#### WHAT YOU ARE ASKED TO DO:
Please find all lines containing "roads" in the listing below and copy them.

(MATERIAL SHOWN)

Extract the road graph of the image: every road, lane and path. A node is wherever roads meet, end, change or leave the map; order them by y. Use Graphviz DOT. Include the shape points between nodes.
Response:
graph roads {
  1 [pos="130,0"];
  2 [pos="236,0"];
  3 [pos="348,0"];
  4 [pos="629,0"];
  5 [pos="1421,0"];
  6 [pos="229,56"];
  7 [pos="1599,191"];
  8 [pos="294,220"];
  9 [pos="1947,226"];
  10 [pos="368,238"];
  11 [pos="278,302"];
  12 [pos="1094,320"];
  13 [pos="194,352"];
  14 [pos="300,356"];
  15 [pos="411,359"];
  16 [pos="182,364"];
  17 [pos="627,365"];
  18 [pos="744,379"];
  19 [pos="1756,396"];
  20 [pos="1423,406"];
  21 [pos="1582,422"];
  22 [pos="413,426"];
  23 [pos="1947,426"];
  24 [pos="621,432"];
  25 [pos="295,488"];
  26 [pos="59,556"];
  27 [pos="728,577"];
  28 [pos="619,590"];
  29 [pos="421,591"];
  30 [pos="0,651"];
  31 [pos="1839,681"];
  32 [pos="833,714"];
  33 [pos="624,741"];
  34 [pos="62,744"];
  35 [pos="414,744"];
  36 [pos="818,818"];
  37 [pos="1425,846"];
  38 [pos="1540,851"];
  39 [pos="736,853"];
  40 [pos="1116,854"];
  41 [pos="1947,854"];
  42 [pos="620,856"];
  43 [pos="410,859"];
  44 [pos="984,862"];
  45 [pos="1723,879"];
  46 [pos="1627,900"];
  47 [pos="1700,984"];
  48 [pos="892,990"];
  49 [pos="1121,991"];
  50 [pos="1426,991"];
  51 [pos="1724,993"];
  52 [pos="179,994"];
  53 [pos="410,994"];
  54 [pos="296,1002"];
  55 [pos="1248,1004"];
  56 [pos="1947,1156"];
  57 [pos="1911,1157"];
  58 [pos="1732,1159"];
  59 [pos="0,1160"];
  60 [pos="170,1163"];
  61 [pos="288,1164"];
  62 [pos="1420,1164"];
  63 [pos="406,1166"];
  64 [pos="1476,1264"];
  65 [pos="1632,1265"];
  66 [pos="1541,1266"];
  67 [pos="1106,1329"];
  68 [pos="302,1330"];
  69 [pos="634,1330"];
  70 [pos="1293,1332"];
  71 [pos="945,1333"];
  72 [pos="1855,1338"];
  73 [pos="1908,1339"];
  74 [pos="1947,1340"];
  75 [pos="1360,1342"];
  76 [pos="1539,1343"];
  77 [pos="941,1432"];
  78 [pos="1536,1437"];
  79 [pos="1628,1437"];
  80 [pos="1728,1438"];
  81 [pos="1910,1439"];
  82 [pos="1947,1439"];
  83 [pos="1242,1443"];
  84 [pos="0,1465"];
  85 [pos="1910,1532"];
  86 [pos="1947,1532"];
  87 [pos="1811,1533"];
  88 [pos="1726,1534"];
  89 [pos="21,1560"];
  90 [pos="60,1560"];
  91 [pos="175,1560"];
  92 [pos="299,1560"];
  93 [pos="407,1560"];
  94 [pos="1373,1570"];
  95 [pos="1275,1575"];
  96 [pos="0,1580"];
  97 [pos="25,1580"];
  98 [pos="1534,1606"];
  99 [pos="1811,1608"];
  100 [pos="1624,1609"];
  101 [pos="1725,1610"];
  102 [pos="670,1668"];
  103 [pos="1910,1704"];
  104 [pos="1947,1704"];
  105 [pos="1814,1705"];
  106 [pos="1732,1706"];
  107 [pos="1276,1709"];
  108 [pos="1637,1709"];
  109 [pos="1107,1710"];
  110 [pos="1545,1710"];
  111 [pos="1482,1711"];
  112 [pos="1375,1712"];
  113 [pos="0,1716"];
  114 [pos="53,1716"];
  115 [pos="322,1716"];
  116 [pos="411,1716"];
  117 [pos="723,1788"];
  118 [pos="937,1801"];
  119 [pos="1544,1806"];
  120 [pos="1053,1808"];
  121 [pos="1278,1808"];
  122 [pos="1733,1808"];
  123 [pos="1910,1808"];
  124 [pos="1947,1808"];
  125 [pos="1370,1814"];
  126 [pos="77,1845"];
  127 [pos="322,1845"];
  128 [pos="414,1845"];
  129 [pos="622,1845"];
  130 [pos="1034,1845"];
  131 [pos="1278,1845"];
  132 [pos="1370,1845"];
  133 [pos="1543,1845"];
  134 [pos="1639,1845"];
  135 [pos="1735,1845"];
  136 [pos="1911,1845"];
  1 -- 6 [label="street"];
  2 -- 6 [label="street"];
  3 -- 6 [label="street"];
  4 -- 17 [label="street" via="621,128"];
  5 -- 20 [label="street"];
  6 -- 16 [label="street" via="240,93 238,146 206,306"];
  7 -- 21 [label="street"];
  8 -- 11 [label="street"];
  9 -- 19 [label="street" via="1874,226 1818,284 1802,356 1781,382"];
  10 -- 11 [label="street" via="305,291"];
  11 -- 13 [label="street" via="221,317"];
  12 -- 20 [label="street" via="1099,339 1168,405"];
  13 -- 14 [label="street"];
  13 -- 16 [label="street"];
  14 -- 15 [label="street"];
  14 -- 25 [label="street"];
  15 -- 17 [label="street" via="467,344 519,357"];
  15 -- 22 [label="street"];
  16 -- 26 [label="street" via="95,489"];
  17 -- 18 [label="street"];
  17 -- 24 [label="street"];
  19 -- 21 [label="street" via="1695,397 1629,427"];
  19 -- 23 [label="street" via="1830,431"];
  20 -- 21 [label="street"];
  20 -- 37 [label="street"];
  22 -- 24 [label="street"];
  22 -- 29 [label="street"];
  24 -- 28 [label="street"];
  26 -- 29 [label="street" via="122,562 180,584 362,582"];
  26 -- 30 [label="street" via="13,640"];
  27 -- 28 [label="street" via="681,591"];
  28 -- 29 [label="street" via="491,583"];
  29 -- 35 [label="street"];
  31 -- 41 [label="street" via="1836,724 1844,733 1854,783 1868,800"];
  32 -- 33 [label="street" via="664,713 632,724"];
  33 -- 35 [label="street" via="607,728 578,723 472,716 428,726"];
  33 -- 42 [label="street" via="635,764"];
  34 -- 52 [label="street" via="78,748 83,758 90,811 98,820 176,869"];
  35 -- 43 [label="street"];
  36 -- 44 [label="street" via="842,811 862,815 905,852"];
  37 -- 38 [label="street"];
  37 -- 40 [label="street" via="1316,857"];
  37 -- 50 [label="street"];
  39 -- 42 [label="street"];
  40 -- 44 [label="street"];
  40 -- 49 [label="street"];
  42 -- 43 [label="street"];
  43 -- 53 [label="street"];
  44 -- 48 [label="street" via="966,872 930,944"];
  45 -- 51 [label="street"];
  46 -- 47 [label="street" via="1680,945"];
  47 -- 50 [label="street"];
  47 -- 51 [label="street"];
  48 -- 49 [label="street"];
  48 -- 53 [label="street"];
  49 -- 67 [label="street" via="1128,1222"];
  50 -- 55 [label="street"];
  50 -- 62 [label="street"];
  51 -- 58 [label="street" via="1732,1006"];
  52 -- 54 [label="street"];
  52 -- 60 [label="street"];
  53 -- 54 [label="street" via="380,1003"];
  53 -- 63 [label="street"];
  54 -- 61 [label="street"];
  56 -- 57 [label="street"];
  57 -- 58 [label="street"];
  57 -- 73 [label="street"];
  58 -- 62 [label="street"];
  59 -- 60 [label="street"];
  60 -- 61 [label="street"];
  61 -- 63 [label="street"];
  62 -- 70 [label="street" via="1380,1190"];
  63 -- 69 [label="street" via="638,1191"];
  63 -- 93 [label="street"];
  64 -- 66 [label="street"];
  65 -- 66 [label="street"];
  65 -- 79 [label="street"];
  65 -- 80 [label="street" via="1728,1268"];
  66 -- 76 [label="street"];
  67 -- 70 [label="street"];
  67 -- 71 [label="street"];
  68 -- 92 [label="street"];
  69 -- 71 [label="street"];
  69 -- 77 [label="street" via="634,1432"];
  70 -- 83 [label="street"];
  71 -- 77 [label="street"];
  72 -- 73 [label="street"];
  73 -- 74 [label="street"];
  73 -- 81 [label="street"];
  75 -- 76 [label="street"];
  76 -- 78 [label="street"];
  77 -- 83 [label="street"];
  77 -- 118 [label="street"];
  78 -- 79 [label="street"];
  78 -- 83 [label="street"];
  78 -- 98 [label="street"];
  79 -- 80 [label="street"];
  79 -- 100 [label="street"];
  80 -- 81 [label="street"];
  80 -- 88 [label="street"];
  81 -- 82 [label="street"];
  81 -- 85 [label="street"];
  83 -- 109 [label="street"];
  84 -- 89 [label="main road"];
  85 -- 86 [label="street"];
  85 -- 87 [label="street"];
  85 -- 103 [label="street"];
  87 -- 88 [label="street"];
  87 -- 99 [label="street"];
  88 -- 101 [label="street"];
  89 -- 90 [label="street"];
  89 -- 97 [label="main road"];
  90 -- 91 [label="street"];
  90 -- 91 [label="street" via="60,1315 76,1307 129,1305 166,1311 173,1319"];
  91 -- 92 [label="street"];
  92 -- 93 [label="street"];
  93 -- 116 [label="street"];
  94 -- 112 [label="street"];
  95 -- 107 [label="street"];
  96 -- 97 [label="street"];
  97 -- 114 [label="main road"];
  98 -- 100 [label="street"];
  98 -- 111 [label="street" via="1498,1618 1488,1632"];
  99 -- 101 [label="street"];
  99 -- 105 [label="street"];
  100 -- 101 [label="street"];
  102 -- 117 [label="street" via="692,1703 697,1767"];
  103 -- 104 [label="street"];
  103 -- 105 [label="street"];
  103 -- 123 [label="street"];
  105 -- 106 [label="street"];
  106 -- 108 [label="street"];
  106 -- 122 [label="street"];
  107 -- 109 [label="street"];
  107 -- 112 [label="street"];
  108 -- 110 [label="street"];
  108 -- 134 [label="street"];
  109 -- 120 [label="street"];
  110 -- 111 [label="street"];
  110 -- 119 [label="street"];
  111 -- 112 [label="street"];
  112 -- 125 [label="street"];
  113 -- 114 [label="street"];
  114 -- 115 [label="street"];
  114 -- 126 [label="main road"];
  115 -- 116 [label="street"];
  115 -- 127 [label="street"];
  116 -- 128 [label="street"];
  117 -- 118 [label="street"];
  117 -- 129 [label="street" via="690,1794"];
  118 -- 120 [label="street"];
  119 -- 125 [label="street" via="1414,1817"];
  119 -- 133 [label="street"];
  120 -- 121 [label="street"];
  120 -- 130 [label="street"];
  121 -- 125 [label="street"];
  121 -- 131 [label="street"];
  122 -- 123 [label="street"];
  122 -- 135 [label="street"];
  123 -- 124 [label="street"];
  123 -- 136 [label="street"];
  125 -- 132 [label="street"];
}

(End MATERIAL SHOWN)

#### TASK RESULT:
Extract the road graph of the image: every road, lane and path. A node is wherever roads meet, end, change or leave the map; order them by y. Use Graphviz DOT. Include the shape points between nodes.
graph roads {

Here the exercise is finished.